Evaluating and Improving Convective Parameterization for GCMs using ARM Observations

Principal Investigator(s):
Guang Zhang, The Regents of the University of California-SIO

Co-Investigator(s):
Xiaoliang Song, The Regents of the University of California-SIO

Our ASR-supported research resulted in a comprehensive convective microphysics parameterization scheme that has been implemented in the National Center for Atmospheric Research Community Atmosphere Model version 5 (NCAR CAM5), and a better understanding of what controls convection in the context of convective parameterization. In this project, we propose to further evaluate and improve the convection scheme used in the model in conjunction with other widely used convection triggers and closures in major climate modeling centers in the world using Atmospheric Radiation Measurement (ARM) observations, cloud-resolving model, the NCAR CAM5 and DOE’s Accelerated Climate Model for Energy (ACME). This work will help to improve the simulation of the present climate and the projection of future climate change. It contributes directly to the objectives of the ASR program to use ARM observations to improve DOE-supported global climate models by providing a better, observationally-evaluated convection scheme that can be used across scales. Specifically, we propose to:

  • Improve convection trigger functions with the ARM data for CAM5 and ACME

We developed a methodology to evaluate convective trigger functions using ARM observations. In this work we will aim to improve them. We will use ARM observations from field experiments and long-term forcing data for single column models. For each of the convection regime, we will separate organized, large-scale forced convection from local, thermally driven convection, and examine the performance of the convection trigger functions. The analysis aims to understand the triggering of convection under differing environmental conditions. This knowledge will then be used to improve the existing triggers or devise new triggers, which will be tested with NCAR CAM5 and DOE ACME.

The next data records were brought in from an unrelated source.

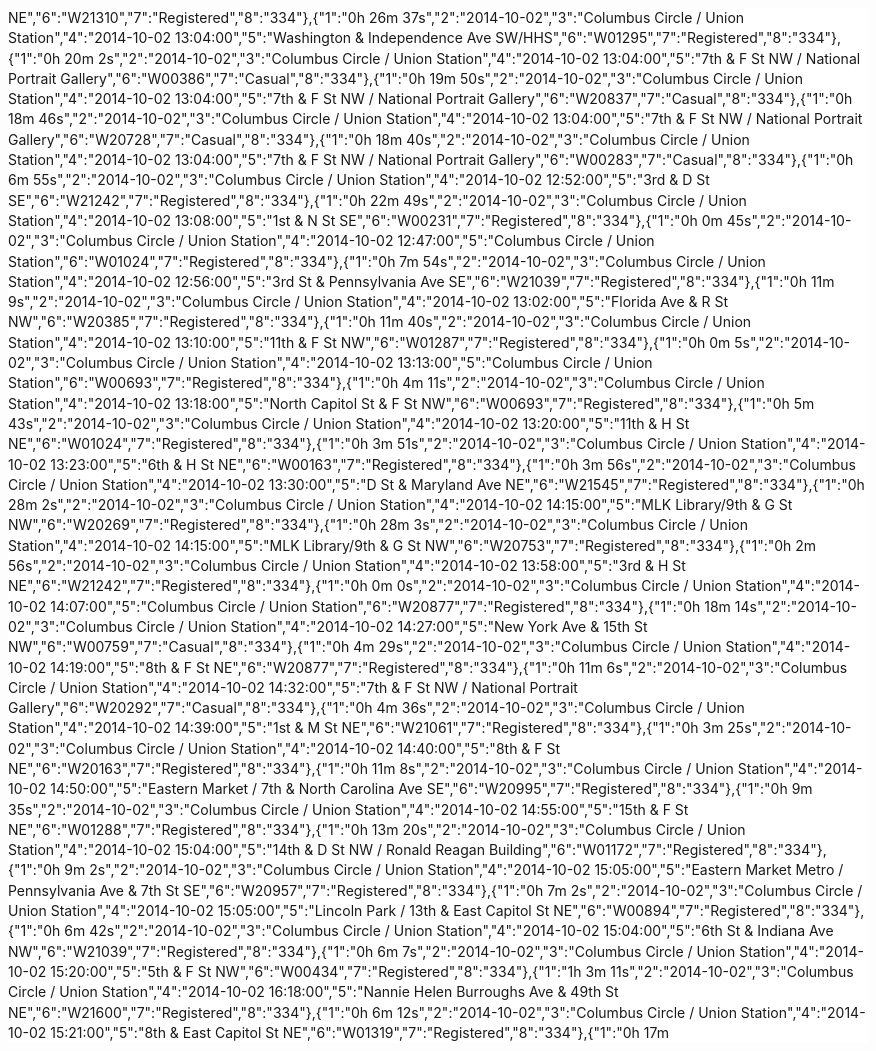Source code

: NE","6":"W21310","7":"Registered","8":"334"},{"1":"0h 26m 37s","2":"2014-10-02","3":"Columbus Circle / Union Station","4":"2014-10-02 13:04:00","5":"Washington & Independence Ave SW/HHS","6":"W01295","7":"Registered","8":"334"},{"1":"0h 20m 2s","2":"2014-10-02","3":"Columbus Circle / Union Station","4":"2014-10-02 13:04:00","5":"7th & F St NW / National Portrait Gallery","6":"W00386","7":"Casual","8":"334"},{"1":"0h 19m 50s","2":"2014-10-02","3":"Columbus Circle / Union Station","4":"2014-10-02 13:04:00","5":"7th & F St NW / National Portrait Gallery","6":"W20837","7":"Casual","8":"334"},{"1":"0h 18m 46s","2":"2014-10-02","3":"Columbus Circle / Union Station","4":"2014-10-02 13:04:00","5":"7th & F St NW / National Portrait Gallery","6":"W20728","7":"Casual","8":"334"},{"1":"0h 18m 40s","2":"2014-10-02","3":"Columbus Circle / Union Station","4":"2014-10-02 13:04:00","5":"7th & F St NW / National Portrait Gallery","6":"W00283","7":"Casual","8":"334"},{"1":"0h 6m 55s","2":"2014-10-02","3":"Columbus Circle / Union Station","4":"2014-10-02 12:52:00","5":"3rd & D St SE","6":"W21242","7":"Registered","8":"334"},{"1":"0h 22m 49s","2":"2014-10-02","3":"Columbus Circle / Union Station","4":"2014-10-02 13:08:00","5":"1st & N St  SE","6":"W00231","7":"Registered","8":"334"},{"1":"0h 0m 45s","2":"2014-10-02","3":"Columbus Circle / Union Station","4":"2014-10-02 12:47:00","5":"Columbus Circle / Union Station","6":"W01024","7":"Registered","8":"334"},{"1":"0h 7m 54s","2":"2014-10-02","3":"Columbus Circle / Union Station","4":"2014-10-02 12:56:00","5":"3rd St & Pennsylvania Ave SE","6":"W21039","7":"Registered","8":"334"},{"1":"0h 11m 9s","2":"2014-10-02","3":"Columbus Circle / Union Station","4":"2014-10-02 13:02:00","5":"Florida Ave & R St NW","6":"W20385","7":"Registered","8":"334"},{"1":"0h 11m 40s","2":"2014-10-02","3":"Columbus Circle / Union Station","4":"2014-10-02 13:10:00","5":"11th & F St NW","6":"W01287","7":"Registered","8":"334"},{"1":"0h 0m 5s","2":"2014-10-02","3":"Columbus Circle / Union Station","4":"2014-10-02 13:13:00","5":"Columbus Circle / Union Station","6":"W00693","7":"Registered","8":"334"},{"1":"0h 4m 11s","2":"2014-10-02","3":"Columbus Circle / Union Station","4":"2014-10-02 13:18:00","5":"North Capitol St & F St NW","6":"W00693","7":"Registered","8":"334"},{"1":"0h 5m 43s","2":"2014-10-02","3":"Columbus Circle / Union Station","4":"2014-10-02 13:20:00","5":"11th & H St NE","6":"W01024","7":"Registered","8":"334"},{"1":"0h 3m 51s","2":"2014-10-02","3":"Columbus Circle / Union Station","4":"2014-10-02 13:23:00","5":"6th & H St NE","6":"W00163","7":"Registered","8":"334"},{"1":"0h 3m 56s","2":"2014-10-02","3":"Columbus Circle / Union Station","4":"2014-10-02 13:30:00","5":"D St & Maryland Ave NE","6":"W21545","7":"Registered","8":"334"},{"1":"0h 28m 2s","2":"2014-10-02","3":"Columbus Circle / Union Station","4":"2014-10-02 14:15:00","5":"MLK Library/9th & G St NW","6":"W20269","7":"Registered","8":"334"},{"1":"0h 28m 3s","2":"2014-10-02","3":"Columbus Circle / Union Station","4":"2014-10-02 14:15:00","5":"MLK Library/9th & G St NW","6":"W20753","7":"Registered","8":"334"},{"1":"0h 2m 56s","2":"2014-10-02","3":"Columbus Circle / Union Station","4":"2014-10-02 13:58:00","5":"3rd & H St NE","6":"W21242","7":"Registered","8":"334"},{"1":"0h 0m 0s","2":"2014-10-02","3":"Columbus Circle / Union Station","4":"2014-10-02 14:07:00","5":"Columbus Circle / Union Station","6":"W20877","7":"Registered","8":"334"},{"1":"0h 18m 14s","2":"2014-10-02","3":"Columbus Circle / Union Station","4":"2014-10-02 14:27:00","5":"New York Ave & 15th St NW","6":"W00759","7":"Casual","8":"334"},{"1":"0h 4m 29s","2":"2014-10-02","3":"Columbus Circle / Union Station","4":"2014-10-02 14:19:00","5":"8th & F St NE","6":"W20877","7":"Registered","8":"334"},{"1":"0h 11m 6s","2":"2014-10-02","3":"Columbus Circle / Union Station","4":"2014-10-02 14:32:00","5":"7th & F St NW / National Portrait Gallery","6":"W20292","7":"Casual","8":"334"},{"1":"0h 4m 36s","2":"2014-10-02","3":"Columbus Circle / Union Station","4":"2014-10-02 14:39:00","5":"1st & M St NE","6":"W21061","7":"Registered","8":"334"},{"1":"0h 3m 25s","2":"2014-10-02","3":"Columbus Circle / Union Station","4":"2014-10-02 14:40:00","5":"8th & F St NE","6":"W20163","7":"Registered","8":"334"},{"1":"0h 11m 8s","2":"2014-10-02","3":"Columbus Circle / Union Station","4":"2014-10-02 14:50:00","5":"Eastern Market / 7th & North Carolina Ave SE","6":"W20995","7":"Registered","8":"334"},{"1":"0h 9m 35s","2":"2014-10-02","3":"Columbus Circle / Union Station","4":"2014-10-02 14:55:00","5":"15th & F St NE","6":"W01288","7":"Registered","8":"334"},{"1":"0h 13m 20s","2":"2014-10-02","3":"Columbus Circle / Union Station","4":"2014-10-02 15:04:00","5":"14th & D St NW / Ronald Reagan Building","6":"W01172","7":"Registered","8":"334"},{"1":"0h 9m 2s","2":"2014-10-02","3":"Columbus Circle / Union Station","4":"2014-10-02 15:05:00","5":"Eastern Market Metro / Pennsylvania Ave & 7th St SE","6":"W20957","7":"Registered","8":"334"},{"1":"0h 7m 2s","2":"2014-10-02","3":"Columbus Circle / Union Station","4":"2014-10-02 15:05:00","5":"Lincoln Park / 13th & East Capitol St NE","6":"W00894","7":"Registered","8":"334"},{"1":"0h 6m 42s","2":"2014-10-02","3":"Columbus Circle / Union Station","4":"2014-10-02 15:04:00","5":"6th St & Indiana Ave NW","6":"W21039","7":"Registered","8":"334"},{"1":"0h 6m 7s","2":"2014-10-02","3":"Columbus Circle / Union Station","4":"2014-10-02 15:20:00","5":"5th & F St NW","6":"W00434","7":"Registered","8":"334"},{"1":"1h 3m 11s","2":"2014-10-02","3":"Columbus Circle / Union Station","4":"2014-10-02 16:18:00","5":"Nannie Helen Burroughs Ave & 49th St NE","6":"W21600","7":"Registered","8":"334"},{"1":"0h 6m 12s","2":"2014-10-02","3":"Columbus Circle / Union Station","4":"2014-10-02 15:21:00","5":"8th & East Capitol St NE","6":"W01319","7":"Registered","8":"334"},{"1":"0h 17m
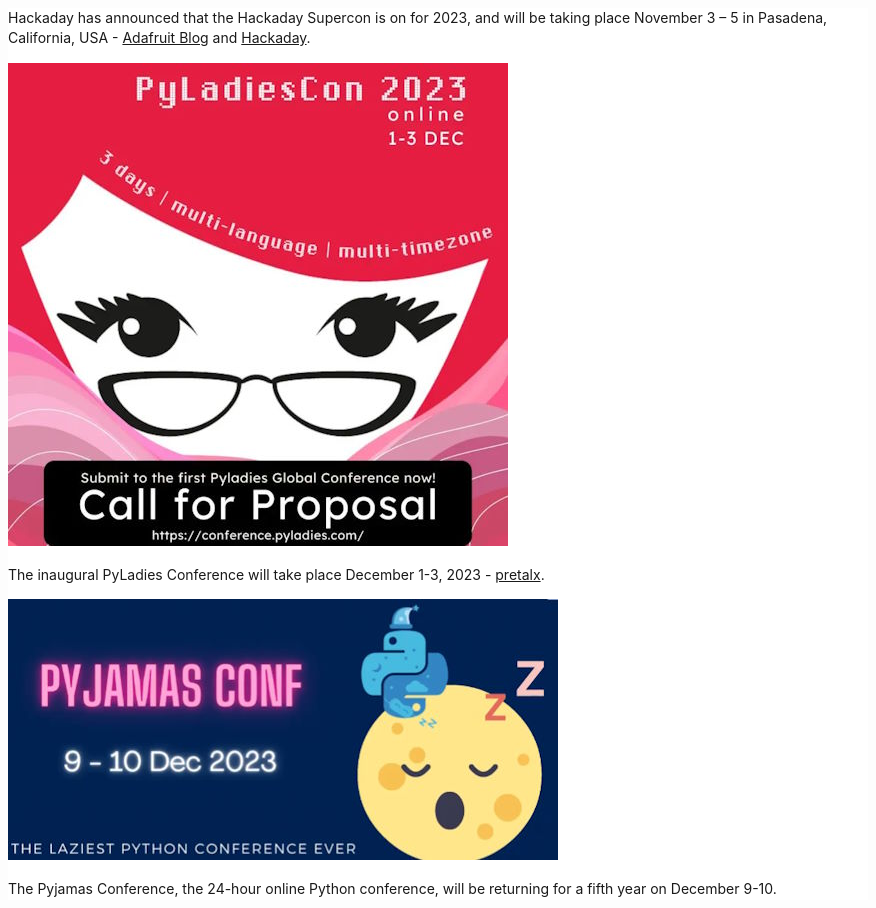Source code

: Hackaday has announced that the Hackaday Supercon is on for 2023, and will be taking place November 3 – 5 in Pasadena, California, USA - [Adafruit Blog](https://blog.adafruit.com/2023/05/10/hackaday-supercon-2023-is-on-supercon-hackaday/) and [Hackaday](https://hackaday.com/2023/05/10/supercon-2023-is-on-we-want-you/).

[![PyLadiesCon](../assets/20231030/20231030pl.jpg)](https://pretalx.com/pyladiescon-2023/cfp)

The inaugural PyLadies Conference will take place December 1-3, 2023 - [pretalx](https://pretalx.com/pyladiescon-2023/cfp).

[![Pyjamas 2023](../assets/20231030/pyjamas2023.jpg)](https://twitter.com/PyjamasConf/status/1675278222798495745)

The Pyjamas Conference, the 24-hour online Python conference, will be returning for a fifth year on December 9-10.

  • Determine and improve the resolution-independence of convective parameterization using observations and cloud-resolving model simulations

High-resolution climate modeling is becoming a trend. As the global climate model (GCM) resolution increases, it is not clear whether current convective parameterization schemes will work adequately, and if not, how to make them suitable for high-resolution GCMs. We will use ARM observations and cloud-resolving model (CRM) simulations to determine the resolution-independence of critical elements of convection schemes for a wide range of GCM resolutions. The NCAR CAM5 at different resolutions (2° and 1°) and DOE ACME at 0.25° will be used to test and evaluate the improved triggers and closures in a global model setting.

  • Improve the representation of vertical velocity in convective updrafts

Convective parameterization for high resolution GCM requires knowledge of vertical motion inside convective updrafts. Ice nucleation in convective updrafts also strongly depends on updraft vertical velocity. In the past, pressure gradient force for calculating updraft speed is parameterized through a “virtual mass” coefficient. We will use a spectral updraft model and incorporate a more accurate formulation of the effect of non-hydrostatic pressure gradient force in the vertical momentum equation. The vertical velocity then will be compared with wind profiler and radar observations from ARM field campaigns.

  • Improve and evaluate convective microphysics parameterization and its interaction with aerosols

In this work, we will further improve the convective microphysics parameterization we developed. We will extend it to multiple updrafts using vertical velocities from the above task. This will directly impact the representation of aerosol-convection interaction in the updraft ensemble. We will examine aerosol-microphysics-convection interaction and test its sensitivity to uncertain parameters to define the range of uncertainties in aerosol effects on convection, and by extension, on climate.